Thanks, I think I will give them a go. Mozart is still small so should be okay with them right now. 
I hope when older he can just eat more of them? Cannot see why he would turn his nose up at their size?


----------



## Jim2109 (Mar 30, 2009)

any reason why you want to feed woodlice ahead of roaches? as said, woodlice are fine, if a little small. but roaches are easier to breed and larger. so youll need less of them.


----------



## Freespirit (Jun 30, 2009)

Well roaches was always the plan and is what he is being fed mainly at the moment.
I intended to have a colony but have found as they grow bigger they start to creep me out a little.
I would get used to that if I have to of course but I woudl be happier with something smaller if he likes them too.


----------



## tainieberry (Feb 20, 2012)

*beardies and woodlice*

my beardies are full grown and love woodlice, I keep colony's of them, and keep topping up my Viv's, so they can eat them at will don't need dusting as they are full of calcium, I keep roaches as well to feed to the beardies I also have quite a few Gecko's and they too love woodlice more so than roaches, by the way if you go collecting them out of the garden as I do make sure you don't feed them straight away in case they have been near any chemicals, I use these after a fortnight and during that time you can give them good things to eat:welcome:


----------



## Pyrite (Oct 13, 2012)

I was recently going to start a silent brown cricket colony but I have been thinking about woodlice instead. Any particular way how I can start and take care of them? what is their life cycle and how long would it take for them to grow to adult sizes?


----------



## tonks (Sep 13, 2010)

Hi, This lady has made a good caresheet for woodlice as food for bearded dragons: http://www.gemstone-dragons.com/breedingwoodlice.htm 

credit goes to Gemstone Dragons


----------



## Hamish198 (Apr 20, 2010)

The other bonus about the woodlice is that they will help clean up.
I have 100 tropicals arriving tomorrow or the day after, which I'm using to start a colony and also top up my planted snake viv. I also have some Adult Madagascan tiger striped hissing cockroaches arriving in a couple of days, to start a colony of those.....I might even try a few woodlice in there to see if they'll keep those clean.

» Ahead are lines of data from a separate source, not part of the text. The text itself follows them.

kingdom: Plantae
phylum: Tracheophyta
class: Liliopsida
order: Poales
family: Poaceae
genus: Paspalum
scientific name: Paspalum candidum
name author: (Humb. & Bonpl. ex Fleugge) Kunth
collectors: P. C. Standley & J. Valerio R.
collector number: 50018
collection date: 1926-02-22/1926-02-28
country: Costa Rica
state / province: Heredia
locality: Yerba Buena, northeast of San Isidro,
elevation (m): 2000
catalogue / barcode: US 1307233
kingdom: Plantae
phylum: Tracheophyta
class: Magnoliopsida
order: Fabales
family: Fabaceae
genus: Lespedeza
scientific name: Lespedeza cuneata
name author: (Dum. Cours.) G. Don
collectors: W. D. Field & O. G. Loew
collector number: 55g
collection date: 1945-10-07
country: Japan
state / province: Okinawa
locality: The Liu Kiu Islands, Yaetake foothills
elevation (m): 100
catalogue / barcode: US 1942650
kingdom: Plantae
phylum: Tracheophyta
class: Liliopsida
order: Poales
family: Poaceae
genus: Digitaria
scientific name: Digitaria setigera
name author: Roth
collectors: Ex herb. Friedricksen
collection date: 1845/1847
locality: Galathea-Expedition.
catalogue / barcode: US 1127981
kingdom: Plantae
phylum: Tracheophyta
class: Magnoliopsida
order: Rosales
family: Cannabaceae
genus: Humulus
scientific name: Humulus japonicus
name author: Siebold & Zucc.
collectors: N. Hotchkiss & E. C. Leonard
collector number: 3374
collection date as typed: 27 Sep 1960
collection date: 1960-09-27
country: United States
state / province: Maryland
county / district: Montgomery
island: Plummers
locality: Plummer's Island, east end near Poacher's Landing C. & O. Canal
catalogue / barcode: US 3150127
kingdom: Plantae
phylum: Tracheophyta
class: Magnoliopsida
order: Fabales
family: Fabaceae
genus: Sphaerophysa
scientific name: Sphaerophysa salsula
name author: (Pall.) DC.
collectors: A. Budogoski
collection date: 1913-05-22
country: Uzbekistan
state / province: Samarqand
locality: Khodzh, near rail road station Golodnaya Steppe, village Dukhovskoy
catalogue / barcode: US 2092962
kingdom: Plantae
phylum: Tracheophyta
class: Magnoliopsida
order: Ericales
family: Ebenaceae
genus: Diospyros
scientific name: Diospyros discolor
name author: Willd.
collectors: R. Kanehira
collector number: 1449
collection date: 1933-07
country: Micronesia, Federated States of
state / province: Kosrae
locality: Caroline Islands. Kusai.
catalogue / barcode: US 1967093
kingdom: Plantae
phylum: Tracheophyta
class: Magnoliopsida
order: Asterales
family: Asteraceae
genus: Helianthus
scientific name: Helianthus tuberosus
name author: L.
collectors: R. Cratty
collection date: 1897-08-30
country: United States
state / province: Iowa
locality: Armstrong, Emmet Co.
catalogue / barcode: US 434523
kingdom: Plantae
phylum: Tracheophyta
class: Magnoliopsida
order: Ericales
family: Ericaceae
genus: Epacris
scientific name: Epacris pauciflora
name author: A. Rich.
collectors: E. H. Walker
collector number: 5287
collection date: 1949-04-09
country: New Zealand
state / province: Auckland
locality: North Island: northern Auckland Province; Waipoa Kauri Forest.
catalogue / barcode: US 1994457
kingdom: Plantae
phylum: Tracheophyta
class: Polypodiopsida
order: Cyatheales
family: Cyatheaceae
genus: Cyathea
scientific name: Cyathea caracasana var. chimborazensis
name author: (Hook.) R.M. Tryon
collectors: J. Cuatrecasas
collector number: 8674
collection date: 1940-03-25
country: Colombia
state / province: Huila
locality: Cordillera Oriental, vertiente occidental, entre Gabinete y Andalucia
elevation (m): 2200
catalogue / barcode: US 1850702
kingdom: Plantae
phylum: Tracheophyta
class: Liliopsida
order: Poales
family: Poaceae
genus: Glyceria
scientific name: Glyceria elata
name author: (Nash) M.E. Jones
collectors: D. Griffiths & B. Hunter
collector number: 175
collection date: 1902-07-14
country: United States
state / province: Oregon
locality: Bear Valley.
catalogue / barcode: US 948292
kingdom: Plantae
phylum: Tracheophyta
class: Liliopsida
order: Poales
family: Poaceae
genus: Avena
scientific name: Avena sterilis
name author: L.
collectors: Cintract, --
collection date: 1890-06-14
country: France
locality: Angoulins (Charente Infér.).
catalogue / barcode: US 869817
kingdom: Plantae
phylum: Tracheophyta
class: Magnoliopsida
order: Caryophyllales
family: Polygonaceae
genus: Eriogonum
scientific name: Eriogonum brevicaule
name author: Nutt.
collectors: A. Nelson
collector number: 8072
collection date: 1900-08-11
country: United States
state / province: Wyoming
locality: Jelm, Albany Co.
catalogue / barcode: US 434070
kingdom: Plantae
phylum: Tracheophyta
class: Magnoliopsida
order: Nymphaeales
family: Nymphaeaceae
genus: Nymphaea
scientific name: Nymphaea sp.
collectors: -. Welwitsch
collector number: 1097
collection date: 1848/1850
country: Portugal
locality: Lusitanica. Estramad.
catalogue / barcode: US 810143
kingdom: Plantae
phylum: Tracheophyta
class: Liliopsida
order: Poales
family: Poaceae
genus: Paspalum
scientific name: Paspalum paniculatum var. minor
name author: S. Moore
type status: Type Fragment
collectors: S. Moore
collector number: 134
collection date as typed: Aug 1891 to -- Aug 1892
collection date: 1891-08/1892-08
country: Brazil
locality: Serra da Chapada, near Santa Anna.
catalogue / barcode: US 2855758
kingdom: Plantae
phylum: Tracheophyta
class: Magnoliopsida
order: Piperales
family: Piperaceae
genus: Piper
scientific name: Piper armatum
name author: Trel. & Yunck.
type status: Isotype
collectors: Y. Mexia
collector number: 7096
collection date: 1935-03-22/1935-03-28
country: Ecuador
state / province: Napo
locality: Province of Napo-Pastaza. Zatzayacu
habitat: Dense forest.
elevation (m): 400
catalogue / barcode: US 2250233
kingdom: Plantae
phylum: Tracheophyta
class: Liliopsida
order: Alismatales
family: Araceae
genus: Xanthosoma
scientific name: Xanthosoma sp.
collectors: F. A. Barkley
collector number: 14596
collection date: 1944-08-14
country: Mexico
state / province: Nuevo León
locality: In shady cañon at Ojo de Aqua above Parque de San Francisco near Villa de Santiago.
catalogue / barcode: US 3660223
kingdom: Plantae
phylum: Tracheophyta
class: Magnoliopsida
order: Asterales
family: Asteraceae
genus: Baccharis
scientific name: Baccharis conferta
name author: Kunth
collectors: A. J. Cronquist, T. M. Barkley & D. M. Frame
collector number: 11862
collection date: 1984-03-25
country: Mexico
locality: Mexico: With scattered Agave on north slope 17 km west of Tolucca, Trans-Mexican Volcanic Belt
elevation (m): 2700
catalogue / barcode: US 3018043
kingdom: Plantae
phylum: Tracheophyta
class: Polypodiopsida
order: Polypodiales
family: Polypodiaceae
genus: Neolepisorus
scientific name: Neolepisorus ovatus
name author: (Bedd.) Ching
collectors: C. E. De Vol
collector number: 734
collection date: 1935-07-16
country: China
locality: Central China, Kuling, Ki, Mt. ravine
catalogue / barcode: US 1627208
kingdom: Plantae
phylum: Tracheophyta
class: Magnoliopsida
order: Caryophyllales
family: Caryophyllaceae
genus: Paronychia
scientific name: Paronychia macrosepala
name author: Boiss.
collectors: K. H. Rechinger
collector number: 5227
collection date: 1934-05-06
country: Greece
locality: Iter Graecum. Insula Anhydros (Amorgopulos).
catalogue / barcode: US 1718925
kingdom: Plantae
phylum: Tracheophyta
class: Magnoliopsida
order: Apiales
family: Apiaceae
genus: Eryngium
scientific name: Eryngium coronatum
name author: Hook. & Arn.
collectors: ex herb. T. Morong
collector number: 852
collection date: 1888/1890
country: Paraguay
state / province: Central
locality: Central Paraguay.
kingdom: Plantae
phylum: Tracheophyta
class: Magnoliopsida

But I'd def try the Woodlice if you can :2thumb:

Hamish.


----------



## tonks (Sep 13, 2010)

What do you intend to feed them to?

I've been thinking of trying woodlice on my leopard geckos but I think they need a higher humity then they would find in a leo viv..?


----------



## LDG23 (Aug 18, 2021)

Freespirit said:


> Well roaches was always the plan and is what he is being fed mainly at the moment.
> I intended to have a colony but have found as they grow bigger they start to creep me out a little.
> I would get used to that if I have to of course but I woudl be happier with something smaller if he likes them too.


This made me laugh, they also creep me out. I was eating vegetable crisps in the dark and somehow a big mama roach got in the bag. I thought it was a beetroot crisp and I couldn’t understand why it stuck to my hand. No more big roachies here!


----------



## Shellsfeathers&fur (Jan 18, 2009)

LDG23 said:


> This made me laugh, they also creep me out. I was eating vegetable crisps in the dark and somehow a big mama roach got in the bag. I thought it was a beetroot crisp and I couldn’t understand why it stuck to my hand. No more big roachies here!


You found a 2009 thread to reply to!


----------